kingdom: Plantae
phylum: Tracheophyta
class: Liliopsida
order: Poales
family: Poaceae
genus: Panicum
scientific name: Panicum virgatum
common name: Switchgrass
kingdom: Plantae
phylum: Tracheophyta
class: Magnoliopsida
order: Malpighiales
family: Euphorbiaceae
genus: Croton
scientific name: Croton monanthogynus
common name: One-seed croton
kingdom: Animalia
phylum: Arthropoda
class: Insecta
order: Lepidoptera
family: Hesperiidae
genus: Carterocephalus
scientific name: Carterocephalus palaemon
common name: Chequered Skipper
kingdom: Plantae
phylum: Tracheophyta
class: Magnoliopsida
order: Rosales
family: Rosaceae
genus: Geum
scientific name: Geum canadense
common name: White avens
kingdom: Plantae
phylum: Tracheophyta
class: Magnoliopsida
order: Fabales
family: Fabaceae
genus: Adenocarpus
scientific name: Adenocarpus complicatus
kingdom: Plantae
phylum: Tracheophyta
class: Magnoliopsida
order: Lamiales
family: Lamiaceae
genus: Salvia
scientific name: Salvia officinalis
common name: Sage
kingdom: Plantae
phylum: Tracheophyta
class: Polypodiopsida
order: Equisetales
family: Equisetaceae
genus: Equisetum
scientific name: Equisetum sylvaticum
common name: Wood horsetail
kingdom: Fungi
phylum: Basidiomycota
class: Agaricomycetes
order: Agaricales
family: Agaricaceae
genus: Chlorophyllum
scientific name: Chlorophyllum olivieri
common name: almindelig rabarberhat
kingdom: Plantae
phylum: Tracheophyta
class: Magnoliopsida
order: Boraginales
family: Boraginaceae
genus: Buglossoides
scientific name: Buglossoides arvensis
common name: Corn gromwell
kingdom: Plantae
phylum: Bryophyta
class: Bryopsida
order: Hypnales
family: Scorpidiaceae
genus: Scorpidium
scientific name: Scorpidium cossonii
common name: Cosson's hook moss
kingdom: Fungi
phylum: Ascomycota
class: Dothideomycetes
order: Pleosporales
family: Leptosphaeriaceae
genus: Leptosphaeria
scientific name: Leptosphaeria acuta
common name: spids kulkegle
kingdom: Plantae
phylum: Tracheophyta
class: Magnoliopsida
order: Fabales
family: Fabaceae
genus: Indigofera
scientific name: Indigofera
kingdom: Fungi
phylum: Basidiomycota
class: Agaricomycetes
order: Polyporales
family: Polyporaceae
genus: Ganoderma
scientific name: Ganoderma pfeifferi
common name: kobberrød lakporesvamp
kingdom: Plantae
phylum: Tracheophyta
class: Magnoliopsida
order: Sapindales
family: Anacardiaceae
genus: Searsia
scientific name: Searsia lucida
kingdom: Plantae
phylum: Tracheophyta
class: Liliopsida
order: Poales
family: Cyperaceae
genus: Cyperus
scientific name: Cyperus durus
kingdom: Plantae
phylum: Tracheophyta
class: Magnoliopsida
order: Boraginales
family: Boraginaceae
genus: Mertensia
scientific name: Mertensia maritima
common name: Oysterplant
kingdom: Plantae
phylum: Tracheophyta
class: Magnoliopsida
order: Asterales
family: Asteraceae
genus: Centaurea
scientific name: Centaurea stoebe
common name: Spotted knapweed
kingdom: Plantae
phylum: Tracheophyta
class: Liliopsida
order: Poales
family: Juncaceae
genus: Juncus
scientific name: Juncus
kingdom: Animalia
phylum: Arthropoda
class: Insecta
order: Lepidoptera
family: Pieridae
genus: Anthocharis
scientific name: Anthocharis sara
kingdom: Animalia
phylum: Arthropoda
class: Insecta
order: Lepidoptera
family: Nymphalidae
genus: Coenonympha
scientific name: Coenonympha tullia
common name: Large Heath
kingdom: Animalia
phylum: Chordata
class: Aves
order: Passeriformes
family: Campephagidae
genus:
###
Exercise prompt —
Put every line of the listing above into a numbered list, leaving out any blank lines.

Complete output —
1. kingdom: Plantae
2. phylum: Tracheophyta
3. class: Liliopsida
4. order: Poales
5. family: Poaceae
6. genus: Panicum
7. scientific name: Panicum virgatum
8. common name: Switchgrass
9. kingdom: Plantae
10. phylum: Tracheophyta
11. class: Magnoliopsida
12. order: Malpighiales
13. family: Euphorbiaceae
14. genus: Croton
15. scientific name: Croton monanthogynus
16. common name: One-seed croton
17. kingdom: Animalia
18. phylum: Arthropoda
19. class: Insecta
20. order: Lepidoptera
21. family: Hesperiidae
22. genus: Carterocephalus
23. scientific name: Carterocephalus palaemon
24. common name: Chequered Skipper
25. kingdom: Plantae
26. phylum: Tracheophyta
27. class: Magnoliopsida
28. order: Rosales
29. family: Rosaceae
30. genus: Geum
31. scientific name: Geum canadense
32. common name: White avens
33. kingdom: Plantae
34. phylum: Tracheophyta
35. class: Magnoliopsida
36. order: Fabales
37. family: Fabaceae
38. genus: Adenocarpus
39. scientific name: Adenocarpus complicatus
40. kingdom: Plantae
41. phylum: Tracheophyta
42. class: Magnoliopsida
43. order: Lamiales
44. family: Lamiaceae
45. genus: Salvia
46. scientific name: Salvia officinalis
47. common name: Sage
48. kingdom: Plantae
49. phylum: Tracheophyta
50. class: Polypodiopsida
51. order: Equisetales
52. family: Equisetaceae
53. genus: Equisetum
54. scientific name: Equisetum sylvaticum
55. common name: Wood horsetail
56. kingdom: Fungi
57. phylum: Basidiomycota
58. class: Agaricomycetes
59. order: Agaricales
60. family: Agaricaceae
61. genus: Chlorophyllum
62. scientific name: Chlorophyllum olivieri
63. common name: almindelig rabarberhat
64. kingdom: Plantae
65. phylum: Tracheophyta
66. class: Magnoliopsida
67. order: Boraginales
68. family: Boraginaceae
69. genus: Buglossoides
70. scientific name: Buglossoides arvensis
71. common name: Corn gromwell
72. kingdom: Plantae
73. phylum: Bryophyta
74. class: Bryopsida
75. order: Hypnales
76. family: Scorpidiaceae
77. genus: Scorpidium
78. scientific name: Scorpidium cossonii
79. common name: Cosson's hook moss
80. kingdom: Fungi
81. phylum: Ascomycota
82. class: Dothideomycetes
83. order: Pleosporales
84. family: Leptosphaeriaceae
85. genus: Leptosphaeria
86. scientific name: Leptosphaeria acuta
87. common name: spids kulkegle
88. kingdom: Plantae
89. phylum: Tracheophyta
90. class: Magnoliopsida
91. order: Fabales
92. family: Fabaceae
93. genus: Indigofera
94. scientific name: Indigofera
95. kingdom: Fungi
96. phylum: Basidiomycota
97. class: Agaricomycetes
98. order: Polyporales
99. family: Polyporaceae
100. genus: Ganoderma
101. scientific name: Ganoderma pfeifferi
102. common name: kobberrød lakporesvamp
103. kingdom: Plantae
104. phylum: Tracheophyta
105. class: Magnoliopsida
106. order: Sapindales
107. family: Anacardiaceae
108. genus: Searsia
109. scientific name: Searsia lucida
110. kingdom: Plantae
111. phylum: Tracheophyta
112. class: Liliopsida
113. order: Poales
114. family: Cyperaceae
115. genus: Cyperus
116. scientific name: Cyperus durus
117. kingdom: Plantae
118. phylum: Tracheophyta
119. class: Magnoliopsida
120. order: Boraginales
121. family: Boraginaceae
122. genus: Mertensia
123. scientific name: Mertensia maritima
124. common name: Oysterplant
125. kingdom: Plantae
126. phylum: Tracheophyta
127. class: Magnoliopsida
128. order: Asterales
129. family: Asteraceae
130. genus: Centaurea
131. scientific name: Centaurea stoebe
132. common name: Spotted knapweed
133. kingdom: Plantae
134. phylum: Tracheophyta
135. class: Liliopsida
136. order: Poales
137. family: Juncaceae
138. genus: Juncus
139. scientific name: Juncus
140. kingdom: Animalia
141. phylum: Arthropoda
142. class: Insecta
143. order: Lepidoptera
144. family: Pieridae
145. genus: Anthocharis
146. scientific name: Anthocharis sara
147. kingdom: Animalia
148. phylum: Arthropoda
149. class: Insecta
150. order: Lepidoptera
151. family: Nymphalidae
152. genus: Coenonympha
153. scientific name: Coenonympha tullia
154. common name: Large Heath
155. kingdom: Animalia
156. phylum: Chordata
157. class: Aves
158. order: Passeriformes
159. family: Campephagidae
160. genus:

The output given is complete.